§ **Exercise details**:
Count the lines in the items below that contain the string "from", matching case exactly, and give only the number.

§ **Given data**:
──────────

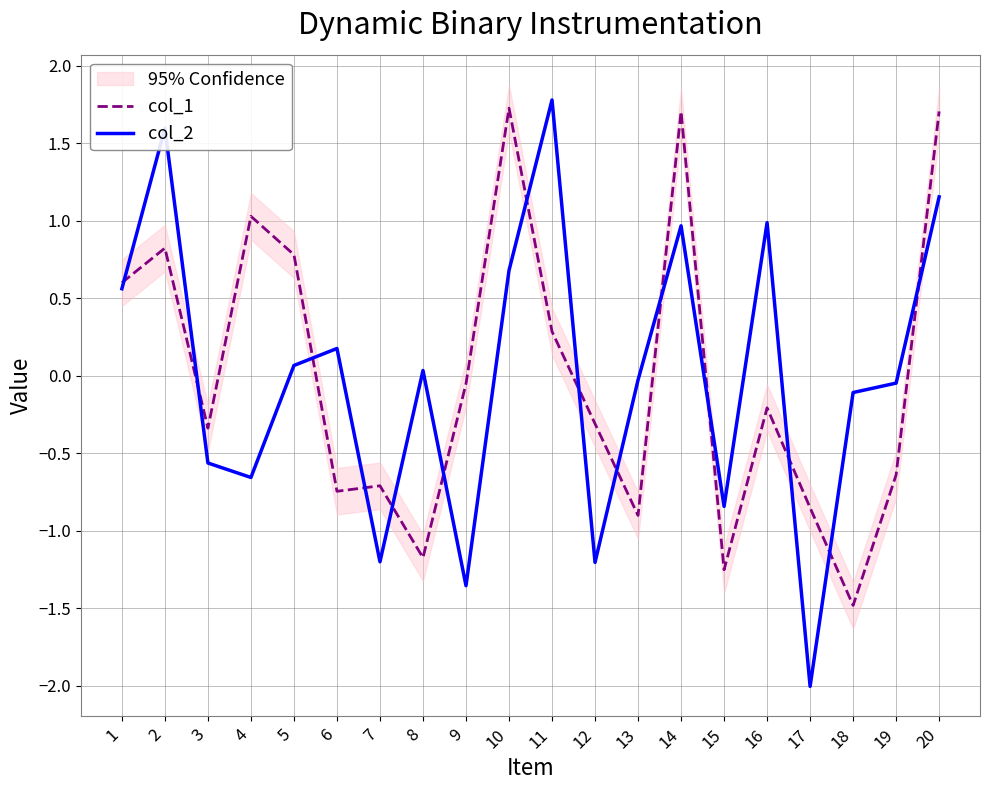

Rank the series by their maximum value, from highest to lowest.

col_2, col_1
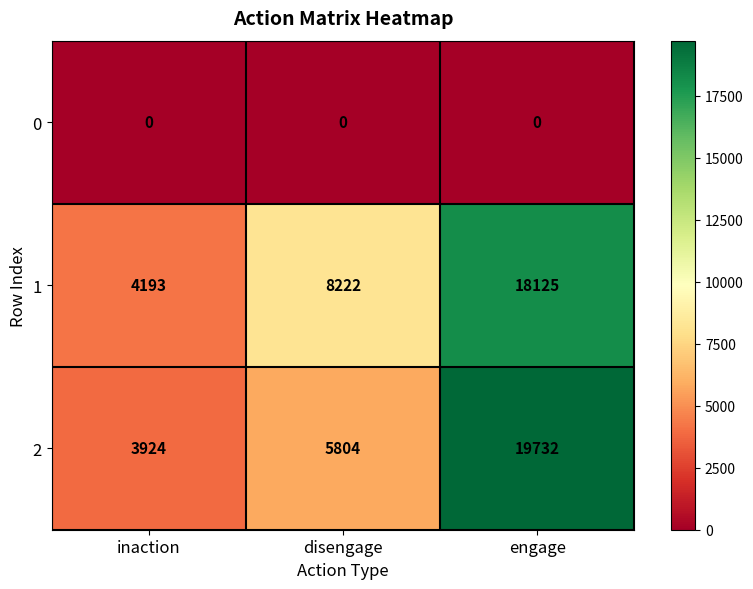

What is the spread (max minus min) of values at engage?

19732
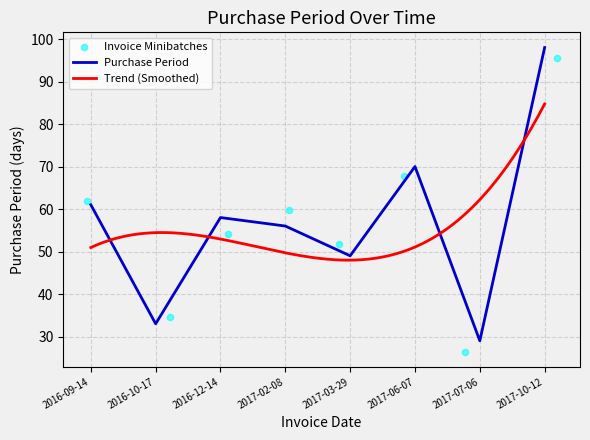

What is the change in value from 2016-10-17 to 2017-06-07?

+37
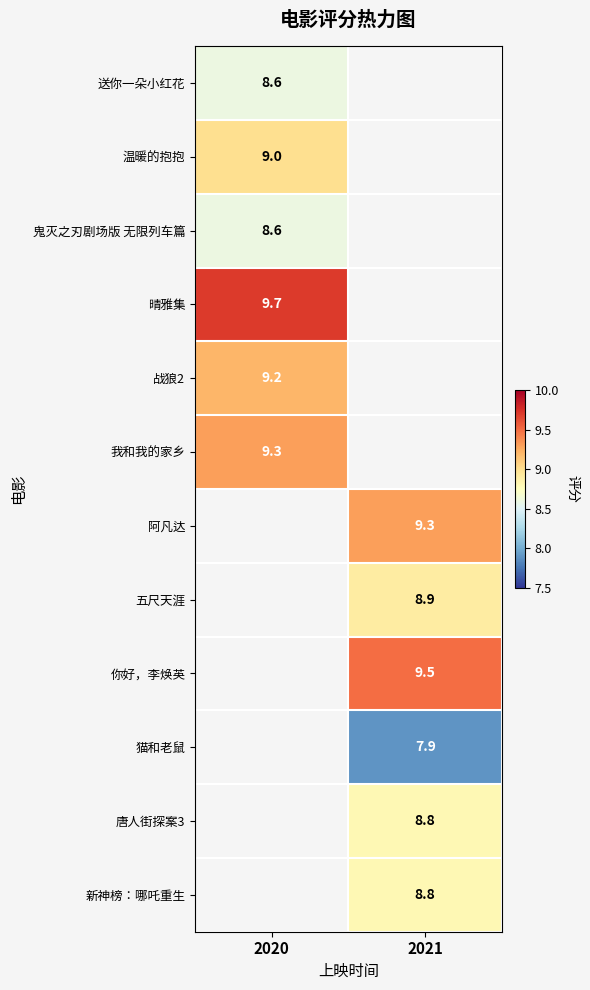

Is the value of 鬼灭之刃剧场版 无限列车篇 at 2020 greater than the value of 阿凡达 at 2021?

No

──────────

§ **Solution to this exercise**:
2